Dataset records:
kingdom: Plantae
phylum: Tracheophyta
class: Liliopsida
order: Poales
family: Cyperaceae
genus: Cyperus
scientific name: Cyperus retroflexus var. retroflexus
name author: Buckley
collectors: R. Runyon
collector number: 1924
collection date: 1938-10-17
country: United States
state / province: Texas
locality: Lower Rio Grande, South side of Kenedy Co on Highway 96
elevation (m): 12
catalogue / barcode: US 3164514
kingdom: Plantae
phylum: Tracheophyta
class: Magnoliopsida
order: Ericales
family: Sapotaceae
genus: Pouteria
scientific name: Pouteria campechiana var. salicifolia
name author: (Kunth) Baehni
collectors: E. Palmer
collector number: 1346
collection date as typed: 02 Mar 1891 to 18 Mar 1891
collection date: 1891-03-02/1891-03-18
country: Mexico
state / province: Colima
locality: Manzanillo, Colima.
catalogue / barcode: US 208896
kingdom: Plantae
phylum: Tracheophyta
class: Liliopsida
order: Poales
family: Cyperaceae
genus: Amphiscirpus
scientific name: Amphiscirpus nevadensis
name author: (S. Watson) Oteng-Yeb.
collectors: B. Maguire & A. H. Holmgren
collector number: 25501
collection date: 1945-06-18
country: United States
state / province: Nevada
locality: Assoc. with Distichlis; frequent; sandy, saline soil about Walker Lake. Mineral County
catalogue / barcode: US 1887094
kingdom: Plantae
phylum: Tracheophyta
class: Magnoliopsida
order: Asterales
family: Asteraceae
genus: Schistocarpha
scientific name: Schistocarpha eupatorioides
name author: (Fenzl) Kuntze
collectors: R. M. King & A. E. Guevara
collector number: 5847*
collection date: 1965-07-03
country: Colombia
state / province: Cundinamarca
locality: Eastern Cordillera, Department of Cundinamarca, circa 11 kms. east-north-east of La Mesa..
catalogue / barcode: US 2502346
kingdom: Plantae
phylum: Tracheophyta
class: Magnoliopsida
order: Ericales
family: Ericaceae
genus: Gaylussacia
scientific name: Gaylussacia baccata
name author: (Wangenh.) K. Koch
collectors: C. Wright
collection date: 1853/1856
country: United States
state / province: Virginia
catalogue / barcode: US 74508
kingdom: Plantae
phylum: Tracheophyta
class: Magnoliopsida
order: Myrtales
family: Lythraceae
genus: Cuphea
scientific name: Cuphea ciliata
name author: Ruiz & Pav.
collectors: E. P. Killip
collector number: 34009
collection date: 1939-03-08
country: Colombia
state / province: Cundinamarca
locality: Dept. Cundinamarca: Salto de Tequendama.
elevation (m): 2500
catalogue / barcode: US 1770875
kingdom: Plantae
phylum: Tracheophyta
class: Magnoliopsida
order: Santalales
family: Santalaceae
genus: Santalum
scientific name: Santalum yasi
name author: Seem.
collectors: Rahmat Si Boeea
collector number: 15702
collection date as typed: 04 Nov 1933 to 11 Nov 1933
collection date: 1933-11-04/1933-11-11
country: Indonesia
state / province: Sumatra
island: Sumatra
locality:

TASK DETAILS:
Reproduce the pressed plant sheet data above line for line, with no changes.

EXERCISE ANSWER:
kingdom: Plantae
phylum: Tracheophyta
class: Liliopsida
order: Poales
family: Cyperaceae
genus: Cyperus
scientific name: Cyperus retroflexus var. retroflexus
name author: Buckley
collectors: R. Runyon
collector number: 1924
collection date: 1938-10-17
country: United States
state / province: Texas
locality: Lower Rio Grande, South side of Kenedy Co on Highway 96
elevation (m): 12
catalogue / barcode: US 3164514
kingdom: Plantae
phylum: Tracheophyta
class: Magnoliopsida
order: Ericales
family: Sapotaceae
genus: Pouteria
scientific name: Pouteria campechiana var. salicifolia
name author: (Kunth) Baehni
collectors: E. Palmer
collector number: 1346
collection date as typed: 02 Mar 1891 to 18 Mar 1891
collection date: 1891-03-02/1891-03-18
country: Mexico
state / province: Colima
locality: Manzanillo, Colima.
catalogue / barcode: US 208896
kingdom: Plantae
phylum: Tracheophyta
class: Liliopsida
order: Poales
family: Cyperaceae
genus: Amphiscirpus
scientific name: Amphiscirpus nevadensis
name author: (S. Watson) Oteng-Yeb.
collectors: B. Maguire & A. H. Holmgren
collector number: 25501
collection date: 1945-06-18
country: United States
state / province: Nevada
locality: Assoc. with Distichlis; frequent; sandy, saline soil about Walker Lake. Mineral County
catalogue / barcode: US 1887094
kingdom: Plantae
phylum: Tracheophyta
class: Magnoliopsida
order: Asterales
family: Asteraceae
genus: Schistocarpha
scientific name: Schistocarpha eupatorioides
name author: (Fenzl) Kuntze
collectors: R. M. King & A. E. Guevara
collector number: 5847*
collection date: 1965-07-03
country: Colombia
state / province: Cundinamarca
locality: Eastern Cordillera, Department of Cundinamarca, circa 11 kms. east-north-east of La Mesa..
catalogue / barcode: US 2502346
kingdom: Plantae
phylum: Tracheophyta
class: Magnoliopsida
order: Ericales
family: Ericaceae
genus: Gaylussacia
scientific name: Gaylussacia baccata
name author: (Wangenh.) K. Koch
collectors: C. Wright
collection date: 1853/1856
country: United States
state / province: Virginia
catalogue / barcode: US 74508
kingdom: Plantae
phylum: Tracheophyta
class: Magnoliopsida
order: Myrtales
family: Lythraceae
genus: Cuphea
scientific name: Cuphea ciliata
name author: Ruiz & Pav.
collectors: E. P. Killip
collector number: 34009
collection date: 1939-03-08
country: Colombia
state / province: Cundinamarca
locality: Dept. Cundinamarca: Salto de Tequendama.
elevation (m): 2500
catalogue / barcode: US 1770875
kingdom: Plantae
phylum: Tracheophyta
class: Magnoliopsida
order: Santalales
family: Santalaceae
genus: Santalum
scientific name: Santalum yasi
name author: Seem.
collectors: Rahmat Si Boeea
collector number: 15702
collection date as typed: 04 Nov 1933 to 11 Nov 1933
collection date: 1933-11-04/1933-11-11
country: Indonesia
state / province: Sumatra
island: Sumatra
locality:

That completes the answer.